_EXERCISE REQUIREMENTS_:
Starting at the line that has "mucho encanto y" in the records below, copy every line word for word, and stop after the line that has "El siempre está".

[Saved entries]
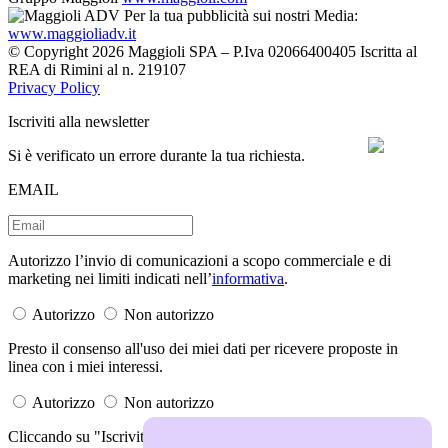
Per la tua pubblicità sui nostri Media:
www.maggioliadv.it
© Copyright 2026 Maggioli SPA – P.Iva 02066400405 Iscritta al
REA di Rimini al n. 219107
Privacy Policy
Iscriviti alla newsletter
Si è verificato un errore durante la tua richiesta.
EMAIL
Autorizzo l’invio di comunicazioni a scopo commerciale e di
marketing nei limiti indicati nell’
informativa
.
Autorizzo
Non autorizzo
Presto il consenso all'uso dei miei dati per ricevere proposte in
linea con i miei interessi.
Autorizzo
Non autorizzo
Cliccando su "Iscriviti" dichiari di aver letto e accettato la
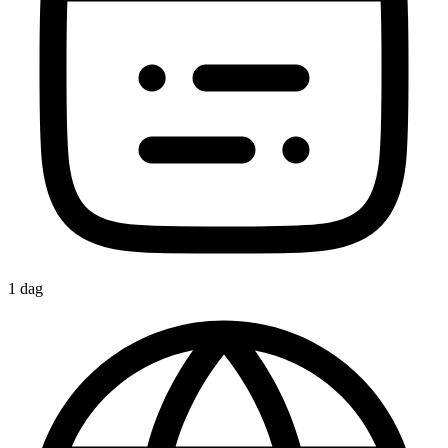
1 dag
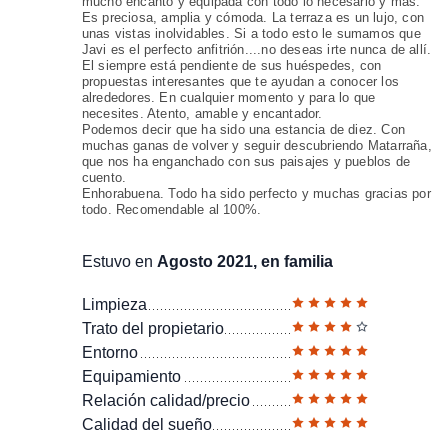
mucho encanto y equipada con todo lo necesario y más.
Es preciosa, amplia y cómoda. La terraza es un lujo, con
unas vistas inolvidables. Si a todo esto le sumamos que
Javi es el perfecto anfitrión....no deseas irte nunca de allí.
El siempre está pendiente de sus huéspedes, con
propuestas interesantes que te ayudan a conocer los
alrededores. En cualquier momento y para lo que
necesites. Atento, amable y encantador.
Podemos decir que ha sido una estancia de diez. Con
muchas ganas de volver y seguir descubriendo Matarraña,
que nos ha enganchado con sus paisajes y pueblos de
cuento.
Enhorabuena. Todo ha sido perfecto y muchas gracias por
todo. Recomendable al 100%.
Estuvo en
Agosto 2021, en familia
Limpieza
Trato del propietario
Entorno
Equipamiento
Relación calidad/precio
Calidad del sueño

* * *

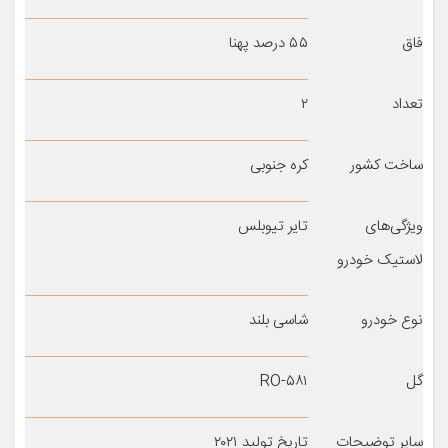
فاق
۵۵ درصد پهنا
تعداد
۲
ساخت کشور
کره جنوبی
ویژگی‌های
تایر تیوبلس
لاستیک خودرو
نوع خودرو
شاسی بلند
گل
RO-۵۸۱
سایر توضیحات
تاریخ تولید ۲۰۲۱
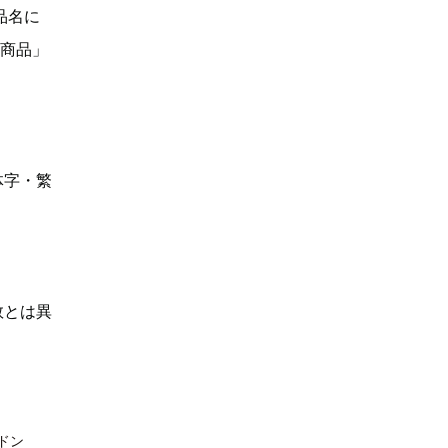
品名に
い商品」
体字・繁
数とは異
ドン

_EXERCISE RESULT_:
mucho encanto y equipada con todo lo necesario y más.
Es preciosa, amplia y cómoda. La terraza es un lujo, con
unas vistas inolvidables. Si a todo esto le sumamos que
Javi es el perfecto anfitrión....no deseas irte nunca de allí.
El siempre está pendiente de sus huéspedes, con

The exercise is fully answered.